Dem primary turnout doubles in Texas: 'If conservatives stay home ... we could see Texas turn blue

Increased enthusiasm among Democratic voters in conservative Texas manifested itself during Tuesday’s primary election, as more than twice as many Democratic voters turned out than did in 2014, The Hill reported.

By the numbers

More than 1 million Democrats voted in the primary Tuesday, the highest mark in the state since 2002.

Democrats had 111 congressional candidates, compared to 41 candidates in 2014.

Republican turnout was still significantly higher than Democratic turnout, with about 1.5 million people voting in the Republican primary.

Democrats made up 40 percent of the total primary votes cast, compared to less than 30 percent in 2014.

Cruz warns Republicans to show up

GOP Sen. Ted Cruz, who will be running against Democratic candidate Beto O’Rourke, warned Republicans not to let Democrats gain more ground in Texas.

“The extreme left is energized and angry, and it makes it all the more important for conservatives to show up in November,” Cruz told CNN. “If conservatives stay home, if we rest on our laurels, we could see Texas turn blue.”

David Wasserman of the Cook Political Report noticed a shift in Texas that is tied to growing anti-Trump sentiments in some areas.
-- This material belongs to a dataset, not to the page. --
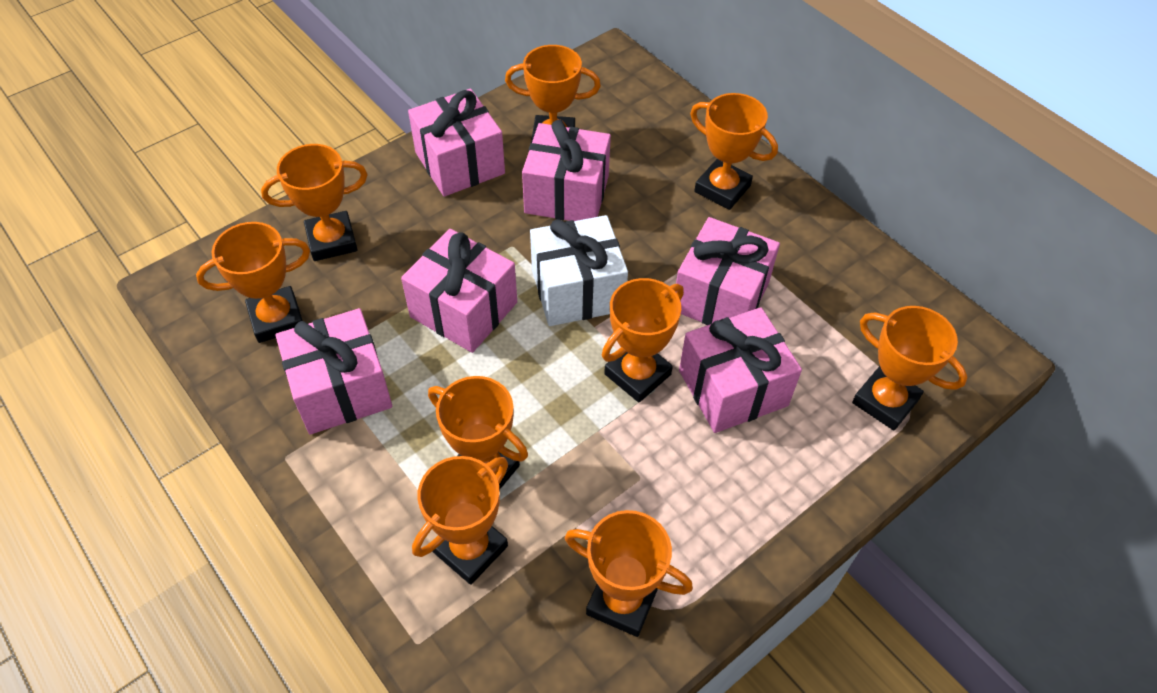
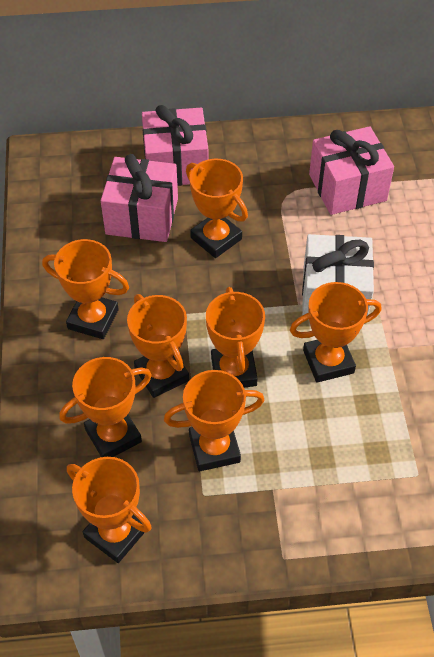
orange trophy: [196,222,310,343] [261,144,368,261] [412,456,508,585] [428,376,528,490] [505,45,601,143] [565,510,693,637] [602,278,684,402] [690,93,778,210] [852,306,968,430] = 9 -> [42,239,129,339] [59,357,152,457] [67,457,152,563] [127,294,189,398] [164,370,264,471] [186,159,248,258] [206,287,265,388] [290,282,381,383] = 8
pink gift: [275,308,392,435] [401,229,517,353] [408,89,505,197] [522,120,611,221] [676,217,780,325] [679,307,802,433] = 6 -> [101,154,178,242] [142,105,208,186] [309,126,394,215] = 3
“There’s something different going on in Texas this cycle,” Wasserman said. “It’s a uniquely anti-Trump state, because it has a rare combination of diversity and a suburban professional class. And, in that sense, it’s becoming a little bit more like California every year.”

Still, Cruz believes Texas is conservative at its core.

“They are mobilizing in a powerful way,” Cruz said to CBS Dallas. “At the end of the day, the good news is that there are a lot more conservatives in Texas than there are liberals.

“Left-wing rage may raise a bunch of money from people online, but I don’t believe it reflects the views of a majority of Texans,” Cruz said on a conference call.